| WORK REQUIRED |
Extract every line from the records below, reproducing each one word for word.

Stored items:
--- begin ---

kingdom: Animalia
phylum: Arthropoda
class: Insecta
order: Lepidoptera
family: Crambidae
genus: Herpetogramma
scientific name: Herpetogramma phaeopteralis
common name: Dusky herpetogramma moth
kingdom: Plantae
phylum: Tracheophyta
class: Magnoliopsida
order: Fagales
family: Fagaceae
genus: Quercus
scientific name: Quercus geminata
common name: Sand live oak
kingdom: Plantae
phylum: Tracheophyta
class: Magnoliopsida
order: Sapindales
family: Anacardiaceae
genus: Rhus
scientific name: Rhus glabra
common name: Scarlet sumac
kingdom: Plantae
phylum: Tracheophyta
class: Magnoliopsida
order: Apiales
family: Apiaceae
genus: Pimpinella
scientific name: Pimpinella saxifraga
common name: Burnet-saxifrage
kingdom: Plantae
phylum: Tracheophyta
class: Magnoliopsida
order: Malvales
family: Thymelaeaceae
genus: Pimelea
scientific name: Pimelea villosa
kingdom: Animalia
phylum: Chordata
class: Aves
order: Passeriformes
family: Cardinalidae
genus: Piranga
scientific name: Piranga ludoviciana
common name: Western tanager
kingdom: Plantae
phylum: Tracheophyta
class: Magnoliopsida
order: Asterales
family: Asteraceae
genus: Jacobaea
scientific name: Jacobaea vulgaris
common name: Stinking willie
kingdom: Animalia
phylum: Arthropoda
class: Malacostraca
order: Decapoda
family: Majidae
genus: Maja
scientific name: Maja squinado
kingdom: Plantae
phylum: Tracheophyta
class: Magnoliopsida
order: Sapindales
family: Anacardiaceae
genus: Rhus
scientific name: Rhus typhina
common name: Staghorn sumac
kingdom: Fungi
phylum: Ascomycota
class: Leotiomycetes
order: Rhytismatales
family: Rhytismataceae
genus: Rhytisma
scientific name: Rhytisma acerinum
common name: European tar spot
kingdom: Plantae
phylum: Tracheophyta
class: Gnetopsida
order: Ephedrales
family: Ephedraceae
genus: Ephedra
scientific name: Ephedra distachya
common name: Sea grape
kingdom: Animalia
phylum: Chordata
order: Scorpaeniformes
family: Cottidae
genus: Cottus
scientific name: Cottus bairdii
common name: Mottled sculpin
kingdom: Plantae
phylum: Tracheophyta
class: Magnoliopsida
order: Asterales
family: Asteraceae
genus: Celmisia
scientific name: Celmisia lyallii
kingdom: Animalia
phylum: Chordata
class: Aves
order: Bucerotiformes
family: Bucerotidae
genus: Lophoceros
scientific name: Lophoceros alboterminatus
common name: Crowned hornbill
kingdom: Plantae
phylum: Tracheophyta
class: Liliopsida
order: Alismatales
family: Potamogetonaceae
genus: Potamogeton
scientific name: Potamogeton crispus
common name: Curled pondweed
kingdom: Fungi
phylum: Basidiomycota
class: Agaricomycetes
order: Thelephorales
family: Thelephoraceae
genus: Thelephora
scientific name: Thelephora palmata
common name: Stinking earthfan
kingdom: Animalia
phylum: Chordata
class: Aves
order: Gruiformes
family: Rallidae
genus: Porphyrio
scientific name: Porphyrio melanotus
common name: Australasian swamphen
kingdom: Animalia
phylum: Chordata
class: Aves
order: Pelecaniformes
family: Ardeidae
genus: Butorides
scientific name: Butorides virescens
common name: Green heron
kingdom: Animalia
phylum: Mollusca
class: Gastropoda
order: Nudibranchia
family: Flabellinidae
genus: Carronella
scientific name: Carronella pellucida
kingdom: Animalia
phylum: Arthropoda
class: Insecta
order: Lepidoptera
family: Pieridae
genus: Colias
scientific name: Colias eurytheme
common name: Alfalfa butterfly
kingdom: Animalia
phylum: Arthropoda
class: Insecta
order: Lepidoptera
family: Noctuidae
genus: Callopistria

--- end ---

| SOLUTION FOR THIS PROBLEM |
kingdom: Animalia
phylum: Arthropoda
class: Insecta
order: Lepidoptera
family: Crambidae
genus: Herpetogramma
scientific name: Herpetogramma phaeopteralis
common name: Dusky herpetogramma moth
kingdom: Plantae
phylum: Tracheophyta
class: Magnoliopsida
order: Fagales
family: Fagaceae
genus: Quercus
scientific name: Quercus geminata
common name: Sand live oak
kingdom: Plantae
phylum: Tracheophyta
class: Magnoliopsida
order: Sapindales
family: Anacardiaceae
genus: Rhus
scientific name: Rhus glabra
common name: Scarlet sumac
kingdom: Plantae
phylum: Tracheophyta
class: Magnoliopsida
order: Apiales
family: Apiaceae
genus: Pimpinella
scientific name: Pimpinella saxifraga
common name: Burnet-saxifrage
kingdom: Plantae
phylum: Tracheophyta
class: Magnoliopsida
order: Malvales
family: Thymelaeaceae
genus: Pimelea
scientific name: Pimelea villosa
kingdom: Animalia
phylum: Chordata
class: Aves
order: Passeriformes
family: Cardinalidae
genus: Piranga
scientific name: Piranga ludoviciana
common name: Western tanager
kingdom: Plantae
phylum: Tracheophyta
class: Magnoliopsida
order: Asterales
family: Asteraceae
genus: Jacobaea
scientific name: Jacobaea vulgaris
common name: Stinking willie
kingdom: Animalia
phylum: Arthropoda
class: Malacostraca
order: Decapoda
family: Majidae
genus: Maja
scientific name: Maja squinado
kingdom: Plantae
phylum: Tracheophyta
class: Magnoliopsida
order: Sapindales
family: Anacardiaceae
genus: Rhus
scientific name: Rhus typhina
common name: Staghorn sumac
kingdom: Fungi
phylum: Ascomycota
class: Leotiomycetes
order: Rhytismatales
family: Rhytismataceae
genus: Rhytisma
scientific name: Rhytisma acerinum
common name: European tar spot
kingdom: Plantae
phylum: Tracheophyta
class: Gnetopsida
order: Ephedrales
family: Ephedraceae
genus: Ephedra
scientific name: Ephedra distachya
common name: Sea grape
kingdom: Animalia
phylum: Chordata
order: Scorpaeniformes
family: Cottidae
genus: Cottus
scientific name: Cottus bairdii
common name: Mottled sculpin
kingdom: Plantae
phylum: Tracheophyta
class: Magnoliopsida
order: Asterales
family: Asteraceae
genus: Celmisia
scientific name: Celmisia lyallii
kingdom: Animalia
phylum: Chordata
class: Aves
order: Bucerotiformes
family: Bucerotidae
genus: Lophoceros
scientific name: Lophoceros alboterminatus
common name: Crowned hornbill
kingdom: Plantae
phylum: Tracheophyta
class: Liliopsida
order: Alismatales
family: Potamogetonaceae
genus: Potamogeton
scientific name: Potamogeton crispus
common name: Curled pondweed
kingdom: Fungi
phylum: Basidiomycota
class: Agaricomycetes
order: Thelephorales
family: Thelephoraceae
genus: Thelephora
scientific name: Thelephora palmata
common name: Stinking earthfan
kingdom: Animalia
phylum: Chordata
class: Aves
order: Gruiformes
family: Rallidae
genus: Porphyrio
scientific name: Porphyrio melanotus
common name: Australasian swamphen
kingdom: Animalia
phylum: Chordata
class: Aves
order: Pelecaniformes
family: Ardeidae
genus: Butorides
scientific name: Butorides virescens
common name: Green heron
kingdom: Animalia
phylum: Mollusca
class: Gastropoda
order: Nudibranchia
family: Flabellinidae
genus: Carronella
scientific name: Carronella pellucida
kingdom: Animalia
phylum: Arthropoda
class: Insecta
order: Lepidoptera
family: Pieridae
genus: Colias
scientific name: Colias eurytheme
common name: Alfalfa butterfly
kingdom: Animalia
phylum: Arthropoda
class: Insecta
order: Lepidoptera
family: Noctuidae
genus: Callopistria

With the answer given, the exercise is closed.